- Exercise instructions -
Return, word for word, every line starting at the line with "hfov_deg: 58.4" and ending at the final line of the entries; skip the pictures.

[Collected data entries]
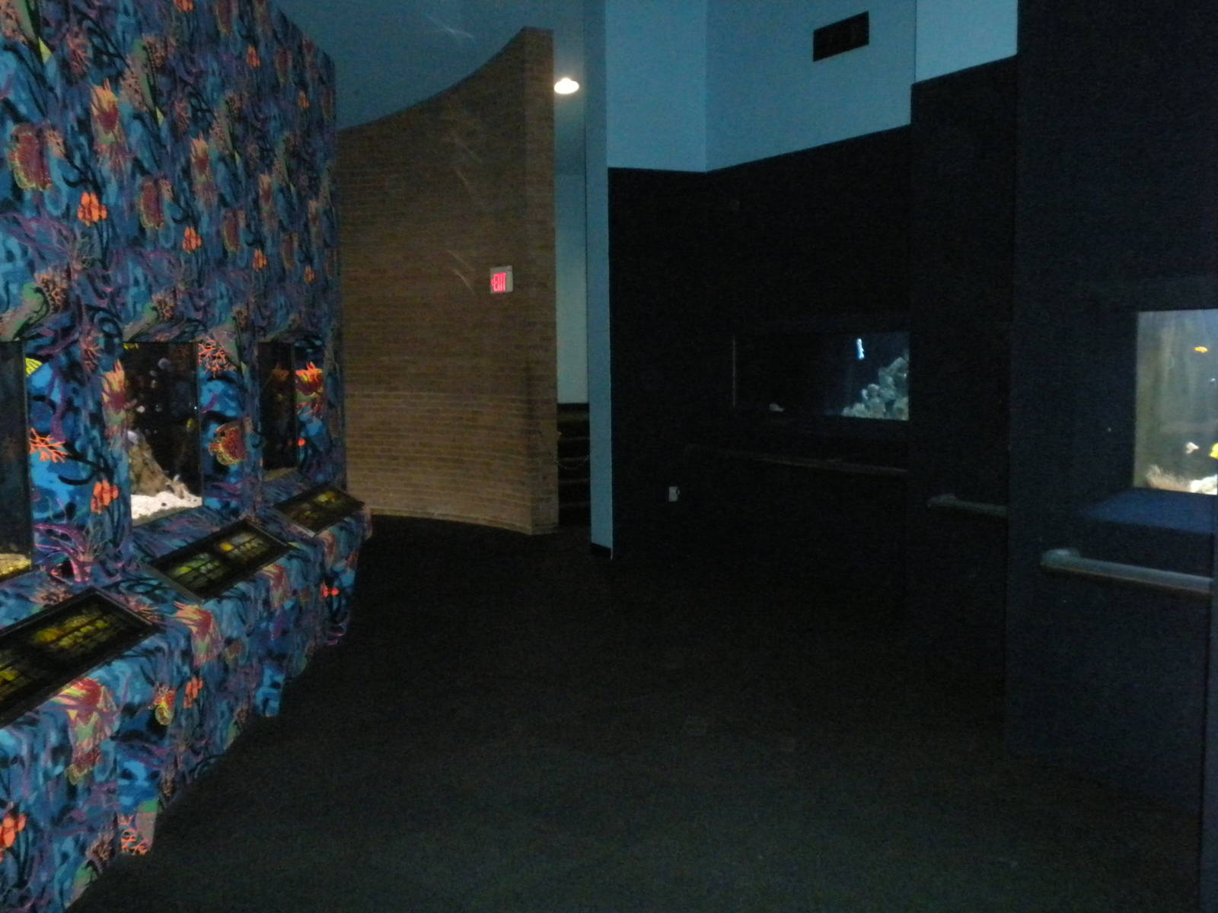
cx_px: 609
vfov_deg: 38.7
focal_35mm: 37
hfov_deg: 50.1
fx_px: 1302
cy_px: 456
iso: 800
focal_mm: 6.6
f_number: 3.5
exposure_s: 1/30
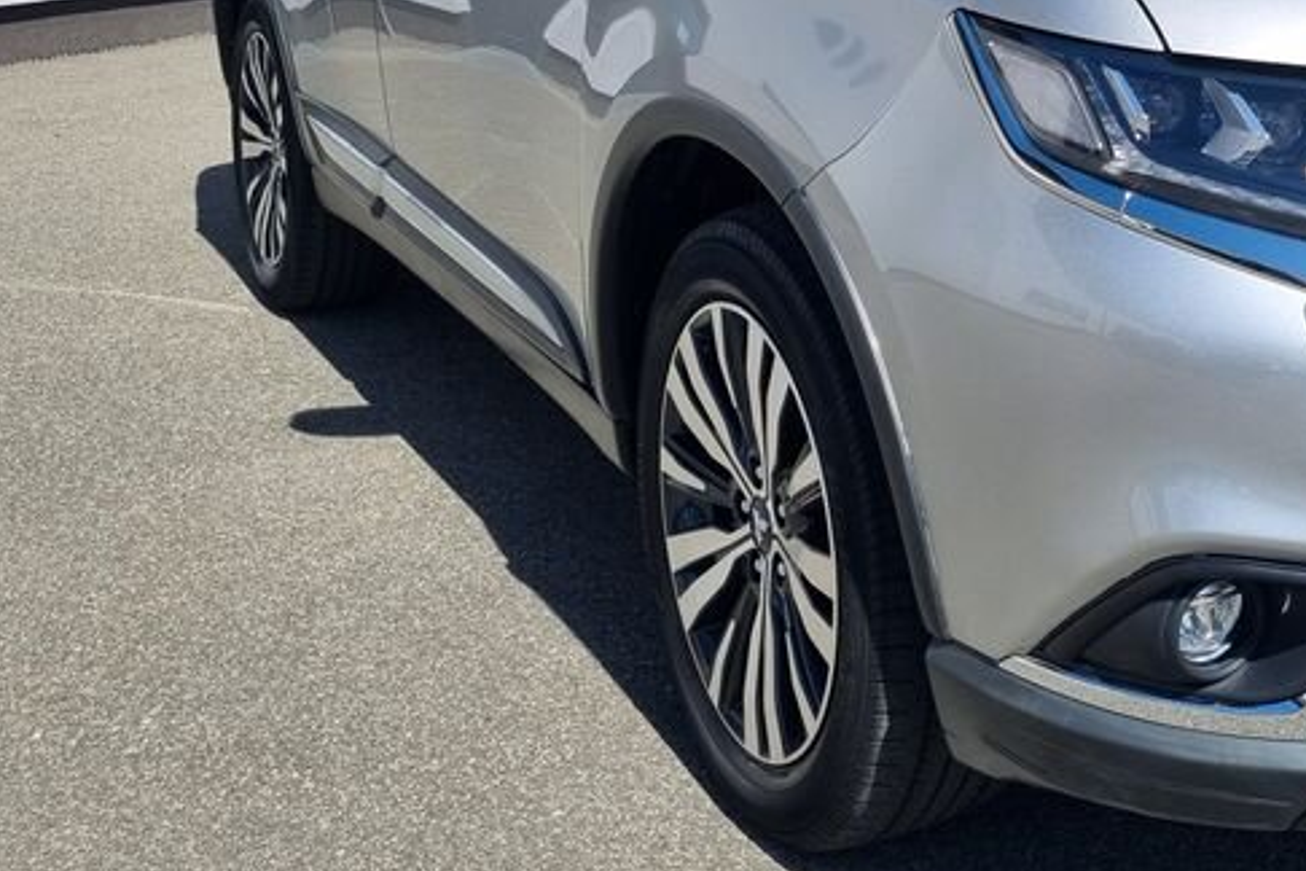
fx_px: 2068
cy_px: 35
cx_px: 1215
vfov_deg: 23.0
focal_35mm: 57
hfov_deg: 33.0
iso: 50
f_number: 1.8
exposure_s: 1/2328
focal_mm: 5.4
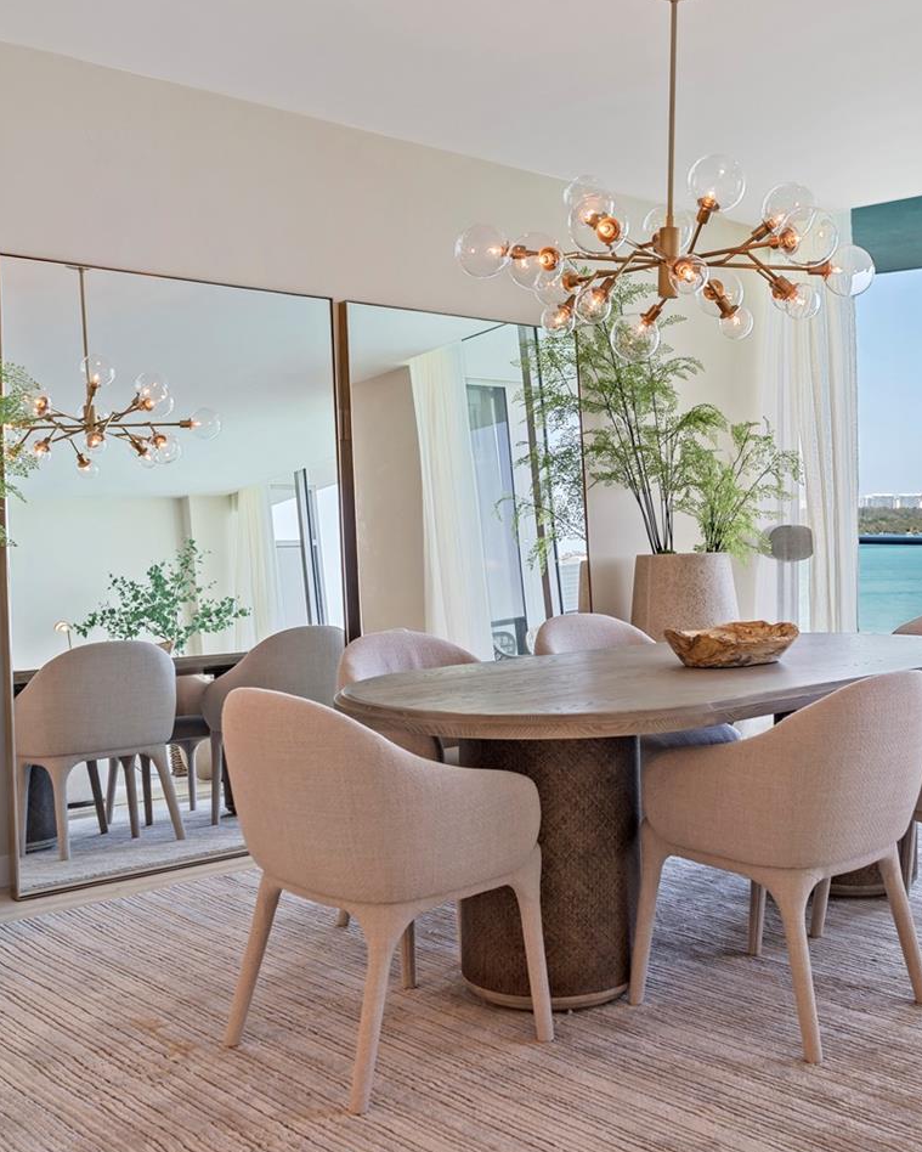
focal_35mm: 38
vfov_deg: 47.9
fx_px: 1296
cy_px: 583
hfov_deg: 38.9
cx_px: 578
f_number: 5
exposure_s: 1/8
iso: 400
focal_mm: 24
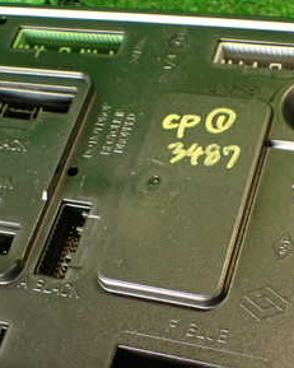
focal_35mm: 73
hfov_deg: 21.0
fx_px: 794
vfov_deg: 25.9
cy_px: 248
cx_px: 134
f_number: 2.5
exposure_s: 1/40
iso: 400
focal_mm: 6.37
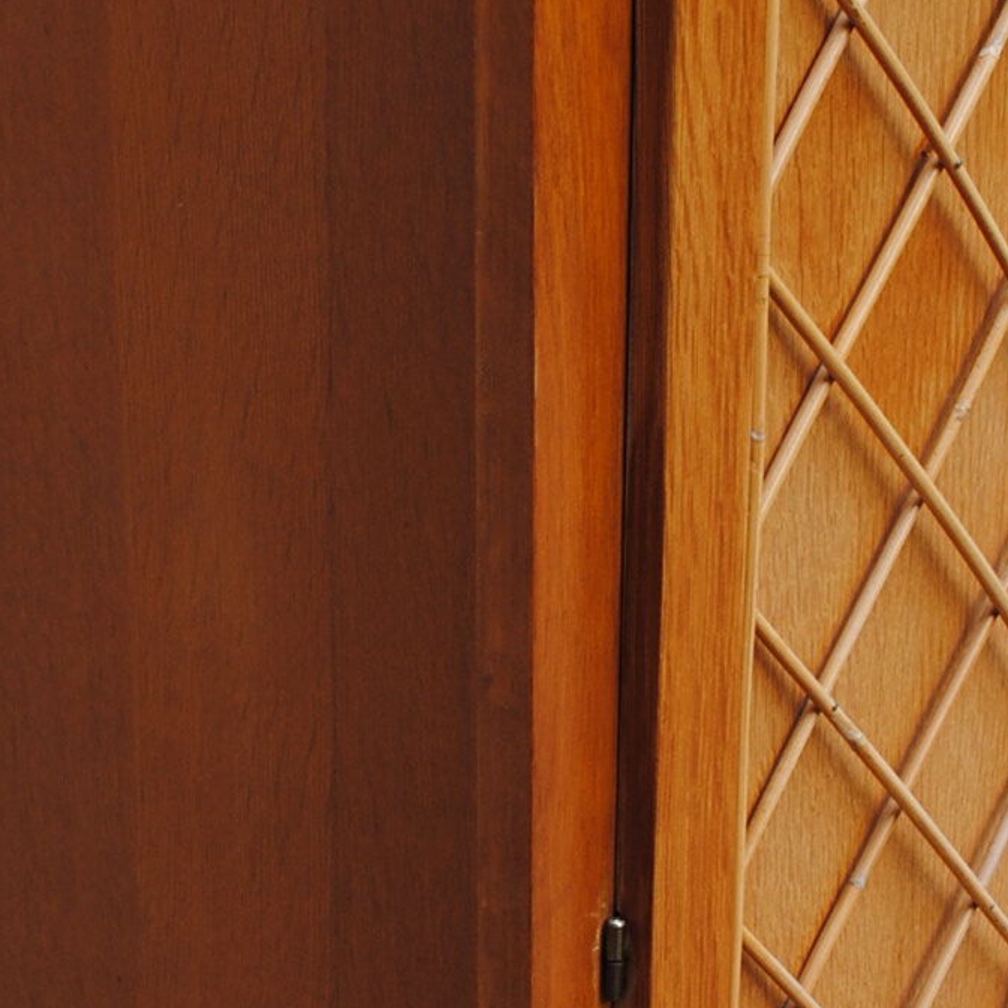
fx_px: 3624
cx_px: 352
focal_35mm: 110
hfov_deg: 15.8
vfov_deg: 15.7
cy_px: 879
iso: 100
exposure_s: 1/125
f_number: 5.6
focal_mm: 20
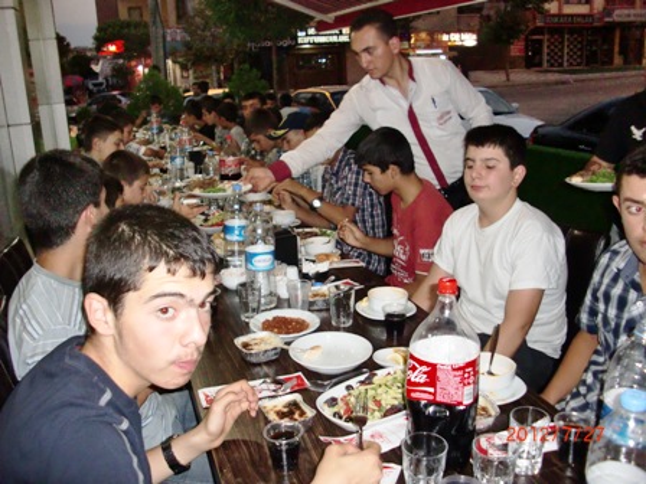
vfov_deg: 39.7
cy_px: 242
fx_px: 672
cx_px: 323
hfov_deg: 51.4
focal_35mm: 36
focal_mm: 6.3
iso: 400
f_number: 2.8
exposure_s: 1/60
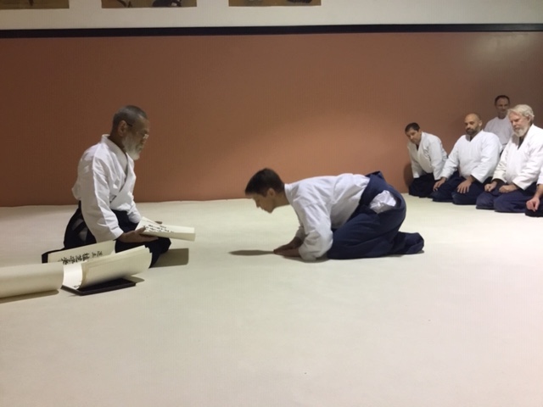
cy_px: 204
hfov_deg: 58.4
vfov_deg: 45.4
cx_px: 272
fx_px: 486
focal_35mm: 31
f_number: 2.4
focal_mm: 3.3
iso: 125
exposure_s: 1/30
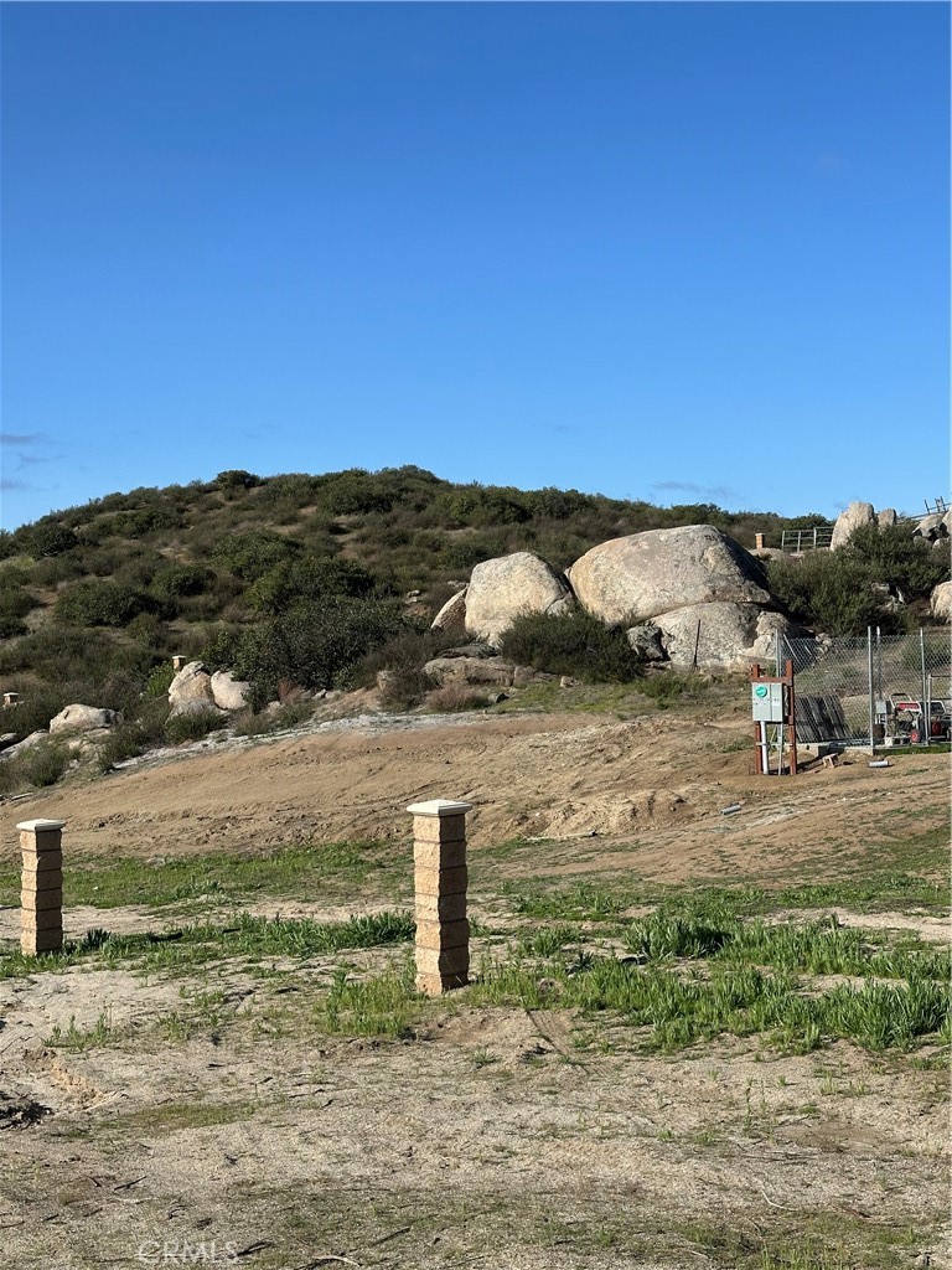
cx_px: 476
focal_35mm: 48
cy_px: 635
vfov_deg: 39.7
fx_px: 1760
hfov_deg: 30.3
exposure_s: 1/4566
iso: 64
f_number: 1.78
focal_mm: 6.86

- Solution -
hfov_deg: 58.4
vfov_deg: 45.4
cx_px: 272
fx_px: 486
focal_35mm: 31
f_number: 2.4
focal_mm: 3.3
iso: 125
exposure_s: 1/30
cx_px: 476
focal_35mm: 48
cy_px: 635
vfov_deg: 39.7
fx_px: 1760
hfov_deg: 30.3
exposure_s: 1/4566
iso: 64
f_number: 1.78
focal_mm: 6.86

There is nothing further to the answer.